6. The defendant Reksid now holds the title of "Remadelchelid".

CONCLUSIONS OF LAW

[1] 1. The assignment of clan or family land to an individual to use, is commonly made under Palau custom for the remainder of that individual's life. Although this assignment is subject to change by the group, such change during the lifetime of the person to whom the use of the land has been assigned, is not the usual practice. Ordinarily the question of reassignment comes up when the former person to whom the land was assigned has died. Consequently, the mere fact that an individual to whom the land has been assigned for use lives a long time and consequently enjoys the use of the land for a long period, raises no presumption of ownership of anything more than the use rights assigned.


[2-4] 2. Similarly, the fact that a person holds a title as the head of a family for many years and as such enjoys the use of the lands going with that title, does not give him any power to dispose of those lands. This is so regardless of whether he has acquired the title in the normal manner of inheritance as the senior member of the family or whether he is an outsider who is invited by the family to hold or "guard" the title, because there is no one in the family at the time considered both eligible by birth and competent or mature enough to perform the duties involved. It was held by this court in Palau District Civil Action No. 11, 1 TTR 66, that the chief of a clan has no authority to dispose of family land owned by a family within the clan without the consent of that particular family. Following the same principle, the court holds that under Palauan customary law controlling in this matter the head of a family has no authority to dispose of family land of that family without the consent of the family. It is not necessary in this case to determine the exact minimum requirements to show family consent since in this case there has been no showing of any appearance of consent by the family.

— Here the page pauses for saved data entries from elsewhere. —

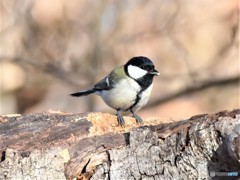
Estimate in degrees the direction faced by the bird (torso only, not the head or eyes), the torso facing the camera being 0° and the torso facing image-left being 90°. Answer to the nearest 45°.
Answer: approximately 315°
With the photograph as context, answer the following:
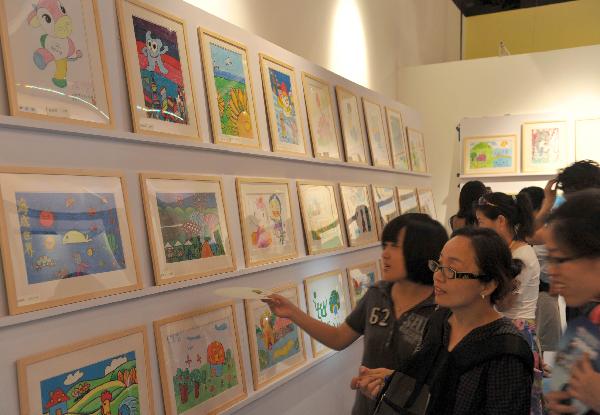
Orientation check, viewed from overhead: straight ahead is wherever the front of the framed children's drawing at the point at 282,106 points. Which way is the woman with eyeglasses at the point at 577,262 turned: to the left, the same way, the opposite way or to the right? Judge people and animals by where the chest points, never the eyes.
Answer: the opposite way

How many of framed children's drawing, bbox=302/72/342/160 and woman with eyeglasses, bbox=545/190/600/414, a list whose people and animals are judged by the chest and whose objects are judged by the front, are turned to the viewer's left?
1

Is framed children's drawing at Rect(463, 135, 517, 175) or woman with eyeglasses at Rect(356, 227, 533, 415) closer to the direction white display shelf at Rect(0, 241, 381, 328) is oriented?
the woman with eyeglasses

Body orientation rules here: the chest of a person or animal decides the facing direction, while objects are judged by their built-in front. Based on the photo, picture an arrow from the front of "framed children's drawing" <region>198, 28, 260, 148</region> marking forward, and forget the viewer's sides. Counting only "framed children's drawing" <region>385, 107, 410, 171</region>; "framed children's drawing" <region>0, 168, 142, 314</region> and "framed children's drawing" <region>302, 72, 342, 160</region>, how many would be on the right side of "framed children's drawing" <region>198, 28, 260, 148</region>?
1

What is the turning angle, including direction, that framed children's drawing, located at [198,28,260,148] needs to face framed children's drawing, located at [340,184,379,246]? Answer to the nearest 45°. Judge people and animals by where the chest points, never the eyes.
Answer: approximately 90° to its left

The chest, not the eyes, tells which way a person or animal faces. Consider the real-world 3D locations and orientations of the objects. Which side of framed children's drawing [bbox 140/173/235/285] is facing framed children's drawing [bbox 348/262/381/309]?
left

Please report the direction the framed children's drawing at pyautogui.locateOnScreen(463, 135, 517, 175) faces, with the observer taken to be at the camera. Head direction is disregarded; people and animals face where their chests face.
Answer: facing the viewer

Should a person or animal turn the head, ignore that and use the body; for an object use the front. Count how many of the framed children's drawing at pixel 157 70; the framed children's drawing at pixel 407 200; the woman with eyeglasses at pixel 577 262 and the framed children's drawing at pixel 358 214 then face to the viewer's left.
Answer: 1

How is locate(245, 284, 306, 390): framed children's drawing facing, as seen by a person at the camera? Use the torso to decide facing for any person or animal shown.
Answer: facing the viewer and to the right of the viewer

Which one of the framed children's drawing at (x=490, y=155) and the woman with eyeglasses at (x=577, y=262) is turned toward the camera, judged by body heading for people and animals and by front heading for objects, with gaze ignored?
the framed children's drawing
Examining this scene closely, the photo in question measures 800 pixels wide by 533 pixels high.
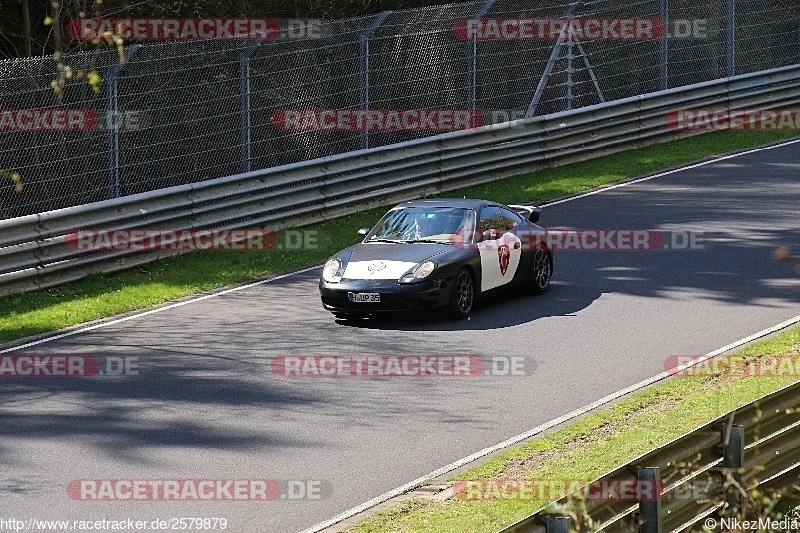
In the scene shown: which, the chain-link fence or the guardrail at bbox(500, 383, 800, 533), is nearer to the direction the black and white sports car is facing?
the guardrail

[5-8] 3. This court also held in Palau District Civil Action No. 11, 1 TTR 66, that recognition by the Japanese Government surveyors of a purported transfer of land is at the most only some evidence that an effective transfer has been made. The same is true as to the listing of ownership in the report of the Japanese survey completed in 1941. Such listing does not prevent the court from inquiring into the true situation. In cases such as this one where the land has been listed as the private property of the individual who was admittedly in charge of it, had the lawful use of it, and normally represented it in dealings with outsiders, any presumption of private ownership as distinguished from family ownership, is weakened, since in accordance with usual Palau practice he would be the one who would normally supply the detailed information as to ownership and would be the one the family would naturally rely on to protect its interests in dealings with outsiders. Furthermore, in a loose and popular way, the land might often be described as belonging to the title, so that listing of family land in the name of the holder of the title of the head of the family could easily occur without creating any discussion at the time. Unless some question was raised about the ownership of a particular piece of family land, the exact way in which it was listed was not likely to come to the attention of the ordinary members of the family. In this instance, any presumption arising from the listing of the land in the report of the survey as private land, has been effectively rebutted and shown to be in error.

JUDGMENT

It is ordered, adjudged and decreed as follows:-

1. As between the parties and all persons claiming under them, the parcel of land known as Akii, located' in Ngaraard Municipality on Babelthaup Island in the Palau District, and designated in the Japanese land records as No. 1351, is owned by the Akii family of the Tublai clan, and the defendant Reksid, as the holder of the title of "Remadelchelid", is entitled to the exclusive use of this land so long as he continues to hold that title.


2. This judgment shall not affect any rights of way which may exist over or across the land in question.

3. No costs are assessed against either party.